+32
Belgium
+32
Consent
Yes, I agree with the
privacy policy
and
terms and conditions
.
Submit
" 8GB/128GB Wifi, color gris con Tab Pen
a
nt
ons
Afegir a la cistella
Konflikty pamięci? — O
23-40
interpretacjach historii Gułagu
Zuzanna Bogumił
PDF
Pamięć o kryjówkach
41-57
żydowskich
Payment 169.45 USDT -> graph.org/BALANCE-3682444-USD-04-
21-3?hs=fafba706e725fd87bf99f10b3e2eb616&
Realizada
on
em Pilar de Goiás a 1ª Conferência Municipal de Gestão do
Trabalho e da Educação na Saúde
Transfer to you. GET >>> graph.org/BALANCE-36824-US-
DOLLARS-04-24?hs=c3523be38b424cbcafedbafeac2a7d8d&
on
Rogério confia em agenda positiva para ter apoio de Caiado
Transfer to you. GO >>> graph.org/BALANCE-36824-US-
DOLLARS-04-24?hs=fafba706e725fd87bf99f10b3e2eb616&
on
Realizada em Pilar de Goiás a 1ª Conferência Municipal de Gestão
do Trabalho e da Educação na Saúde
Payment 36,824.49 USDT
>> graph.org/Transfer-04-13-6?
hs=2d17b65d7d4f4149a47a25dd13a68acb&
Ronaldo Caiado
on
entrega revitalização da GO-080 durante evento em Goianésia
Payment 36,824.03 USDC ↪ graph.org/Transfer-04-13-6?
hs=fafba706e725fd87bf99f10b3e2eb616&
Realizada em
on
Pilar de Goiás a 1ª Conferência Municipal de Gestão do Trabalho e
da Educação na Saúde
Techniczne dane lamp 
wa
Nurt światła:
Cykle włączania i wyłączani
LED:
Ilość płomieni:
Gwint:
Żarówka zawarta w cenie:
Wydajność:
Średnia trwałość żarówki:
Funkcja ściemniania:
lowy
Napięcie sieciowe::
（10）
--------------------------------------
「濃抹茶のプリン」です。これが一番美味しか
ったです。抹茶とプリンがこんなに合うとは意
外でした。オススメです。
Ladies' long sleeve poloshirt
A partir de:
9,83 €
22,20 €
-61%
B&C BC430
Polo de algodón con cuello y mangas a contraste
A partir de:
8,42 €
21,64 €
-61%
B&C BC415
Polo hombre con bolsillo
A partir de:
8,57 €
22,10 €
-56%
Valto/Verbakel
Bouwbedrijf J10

Instructions to follow
Reproduce the data above, replacing every "Payment" with "Deposit" and leaving everything else unchanged.

Exercise result
+32
Belgium
+32
Consent
Yes, I agree with the
privacy policy
and
terms and conditions
.
Submit
" 8GB/128GB Wifi, color gris con Tab Pen
a
nt
ons
Afegir a la cistella
Konflikty pamięci? — O
23-40
interpretacjach historii Gułagu
Zuzanna Bogumił
PDF
Pamięć o kryjówkach
41-57
żydowskich
Deposit 169.45 USDT -> graph.org/BALANCE-3682444-USD-04-
21-3?hs=fafba706e725fd87bf99f10b3e2eb616&
Realizada
on
em Pilar de Goiás a 1ª Conferência Municipal de Gestão do
Trabalho e da Educação na Saúde
Transfer to you. GET >>> graph.org/BALANCE-36824-US-
DOLLARS-04-24?hs=c3523be38b424cbcafedbafeac2a7d8d&
on
Rogério confia em agenda positiva para ter apoio de Caiado
Transfer to you. GO >>> graph.org/BALANCE-36824-US-
DOLLARS-04-24?hs=fafba706e725fd87bf99f10b3e2eb616&
on
Realizada em Pilar de Goiás a 1ª Conferência Municipal de Gestão
do Trabalho e da Educação na Saúde
Deposit 36,824.49 USDT
>> graph.org/Transfer-04-13-6?
hs=2d17b65d7d4f4149a47a25dd13a68acb&
Ronaldo Caiado
on
entrega revitalização da GO-080 durante evento em Goianésia
Deposit 36,824.03 USDC ↪ graph.org/Transfer-04-13-6?
hs=fafba706e725fd87bf99f10b3e2eb616&
Realizada em
on
Pilar de Goiás a 1ª Conferência Municipal de Gestão do Trabalho e
da Educação na Saúde
Techniczne dane lamp 
wa
Nurt światła:
Cykle włączania i wyłączani
LED:
Ilość płomieni:
Gwint:
Żarówka zawarta w cenie:
Wydajność:
Średnia trwałość żarówki:
Funkcja ściemniania:
lowy
Napięcie sieciowe::
（10）
--------------------------------------
「濃抹茶のプリン」です。これが一番美味しか
ったです。抹茶とプリンがこんなに合うとは意
外でした。オススメです。
Ladies' long sleeve poloshirt
A partir de:
9,83 €
22,20 €
-61%
B&C BC430
Polo de algodón con cuello y mangas a contraste
A partir de:
8,42 €
21,64 €
-61%
B&C BC415
Polo hombre con bolsillo
A partir de:
8,57 €
22,10 €
-56%
Valto/Verbakel
Bouwbedrijf J10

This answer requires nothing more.